**What needs to be done:** Can you copy the records below word for word, leaving out the pictures?

[Records from a dataset]
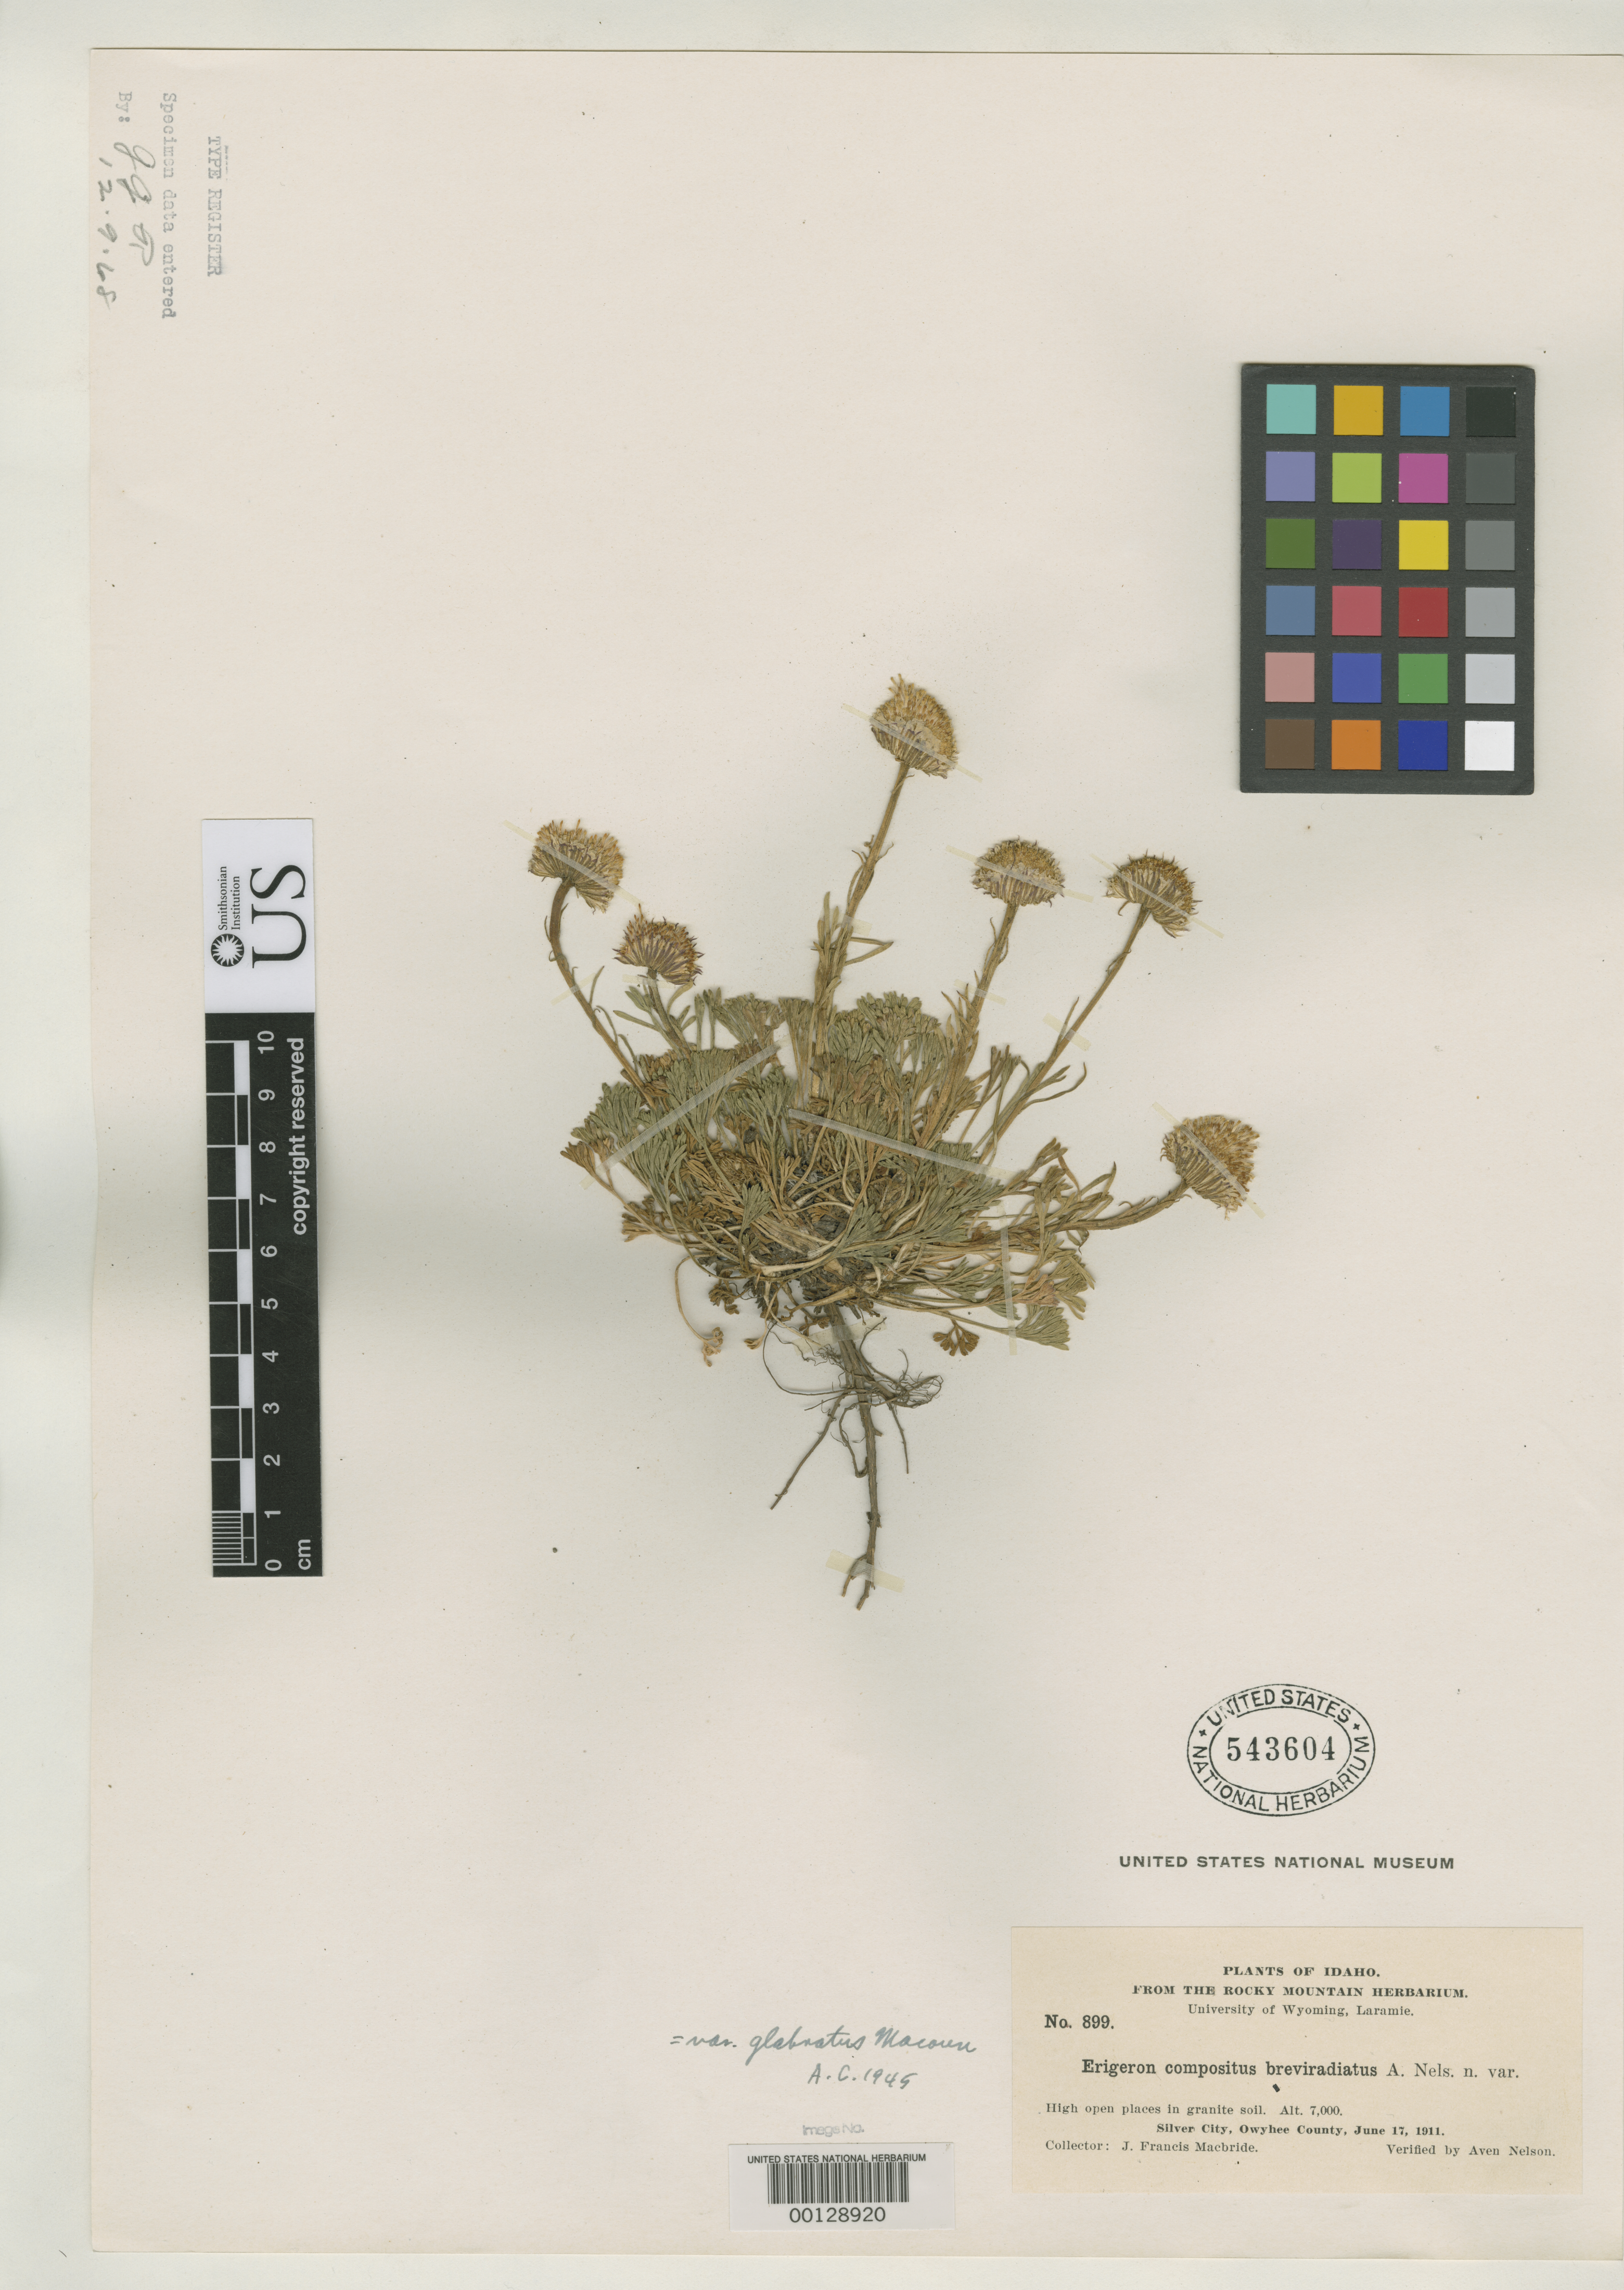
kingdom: Plantae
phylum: Tracheophyta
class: Magnoliopsida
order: Asterales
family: Asteraceae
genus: Erigeron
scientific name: Erigeron compositus var. breviradiatus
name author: A. Nelson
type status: Isotype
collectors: J. F. Macbride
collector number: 899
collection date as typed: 17 Jun 1911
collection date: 1911-06-17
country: United States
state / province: Idaho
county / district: Owyhee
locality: Silver City.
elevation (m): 2134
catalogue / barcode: US 543604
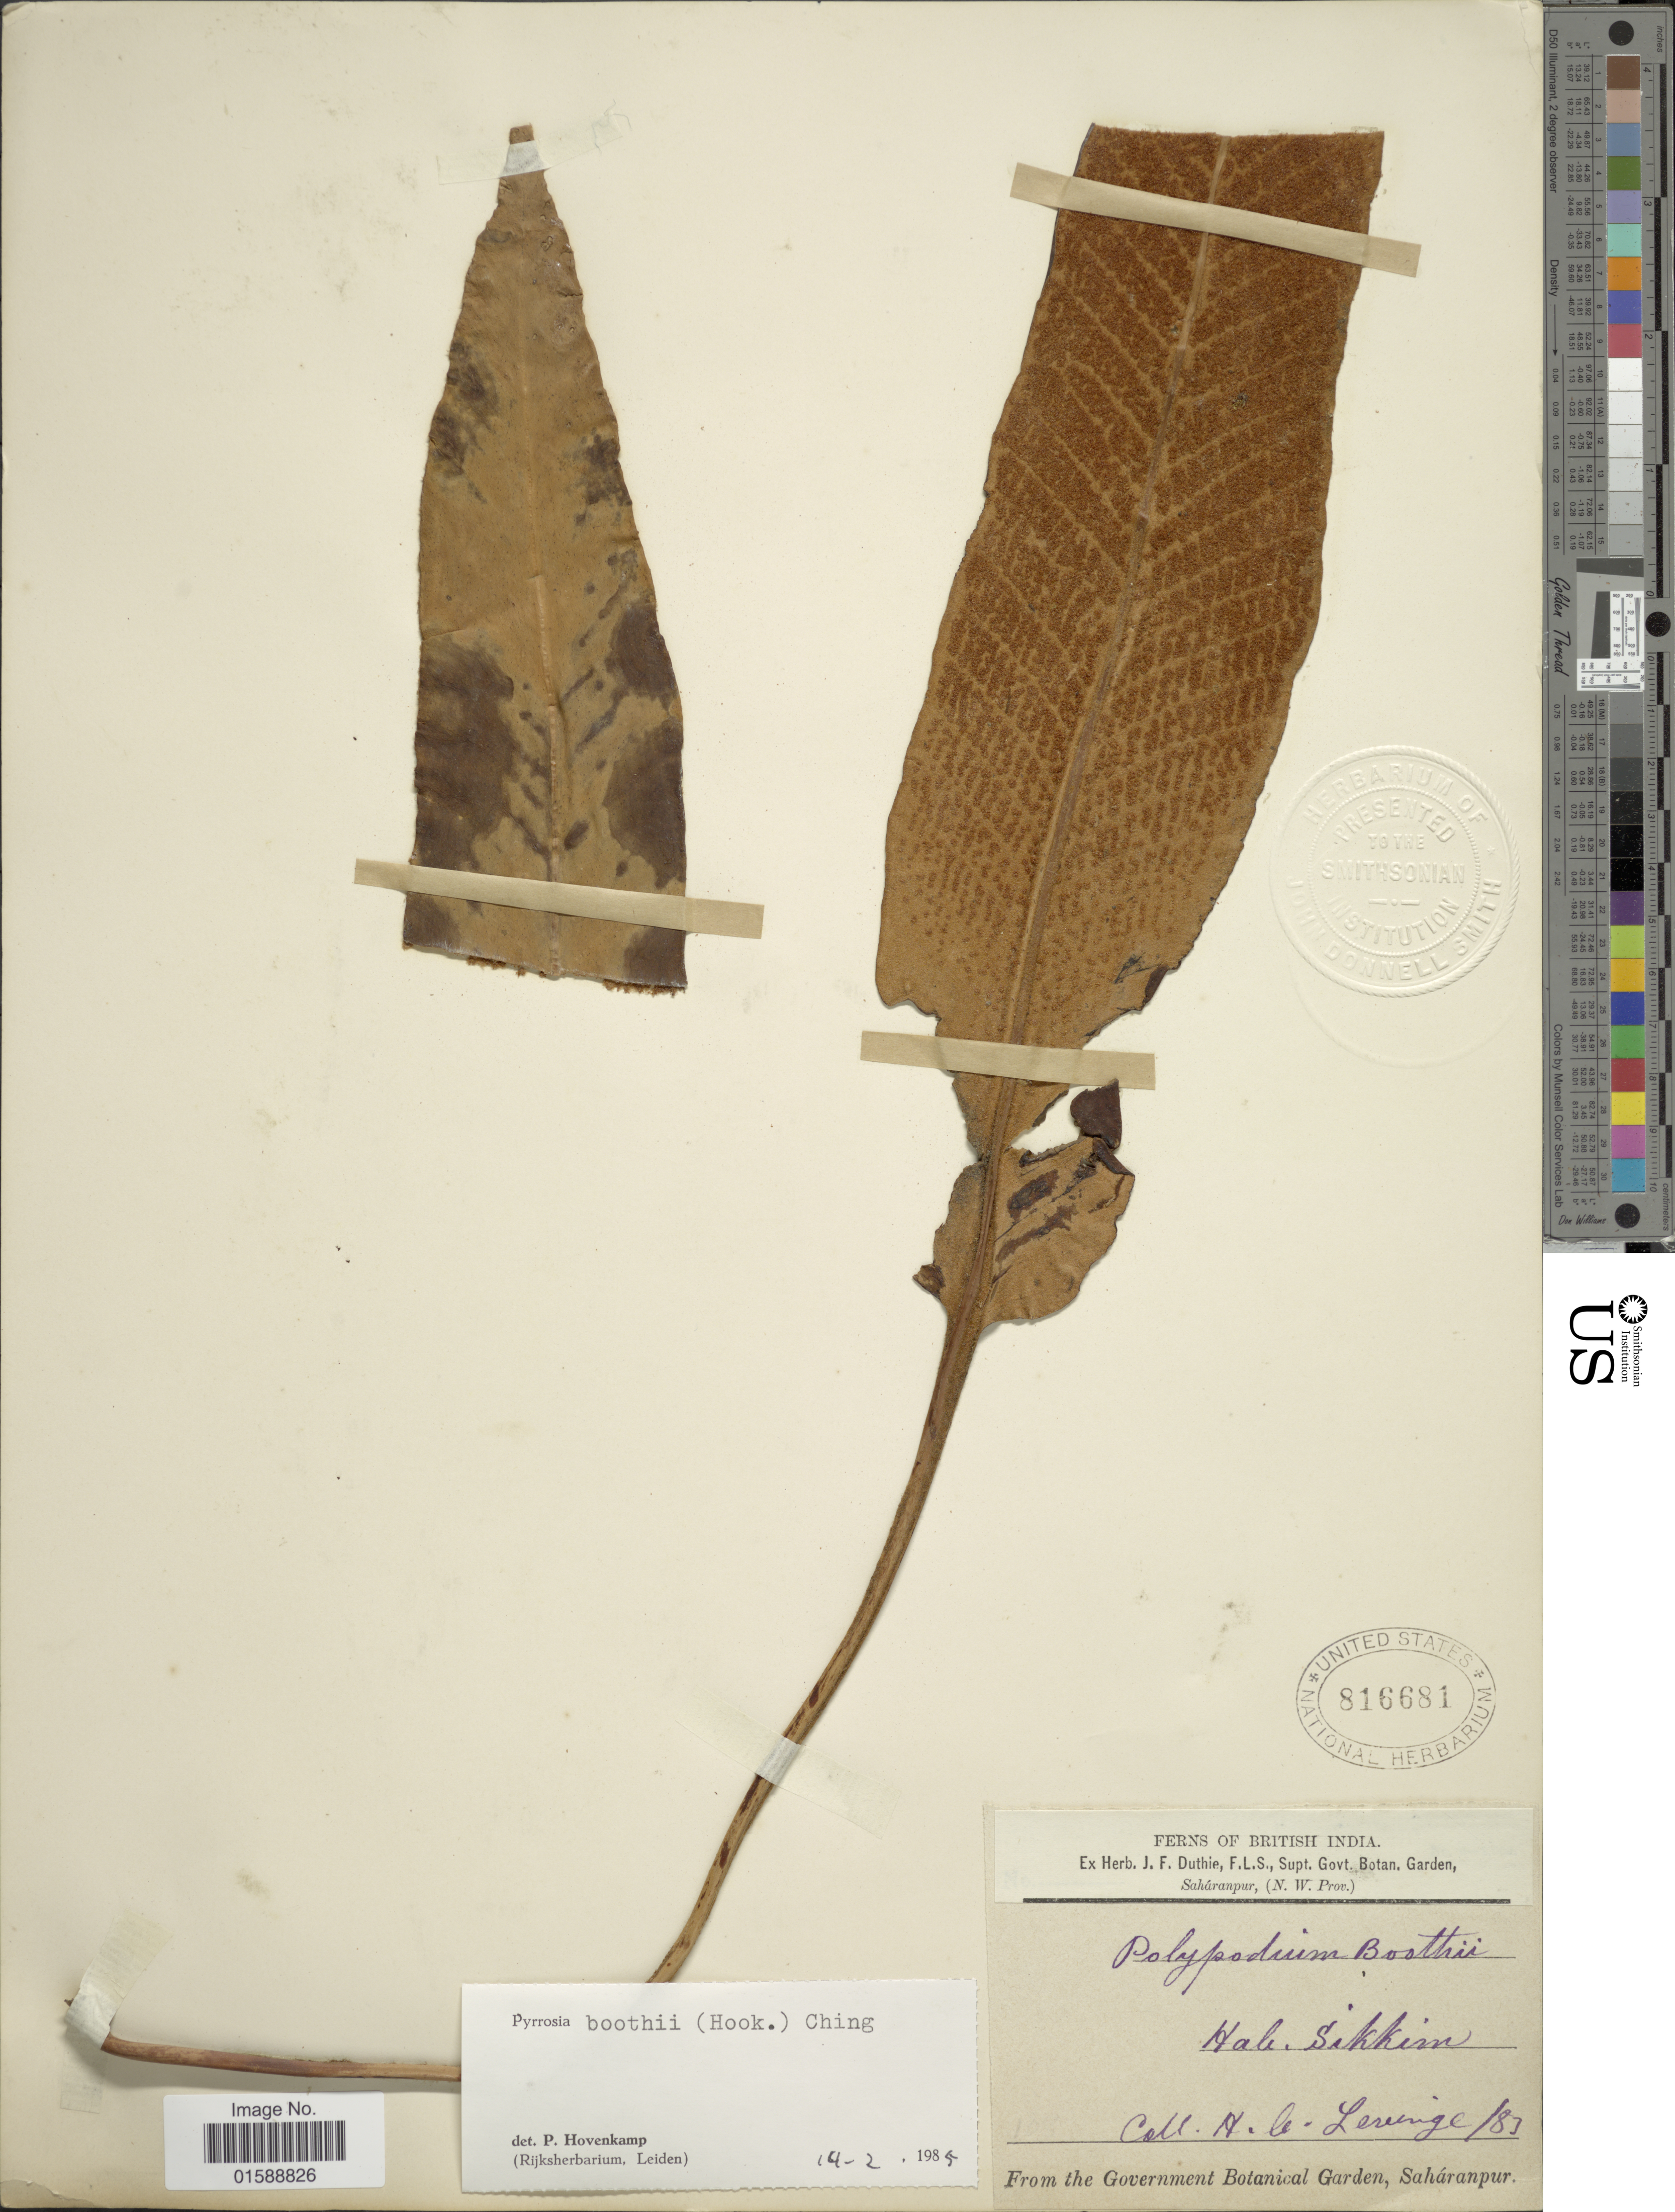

**Solution below:**
kingdom: Plantae
phylum: Tracheophyta
class: Magnoliopsida
order: Asterales
family: Asteraceae
genus: Erigeron
scientific name: Erigeron compositus var. breviradiatus
name author: A. Nelson
type status: Isotype
collectors: J. F. Macbride
collector number: 899
collection date as typed: 17 Jun 1911
collection date: 1911-06-17
country: United States
state / province: Idaho
county / district: Owyhee
locality: Silver City.
elevation (m): 2134
catalogue / barcode: US 543604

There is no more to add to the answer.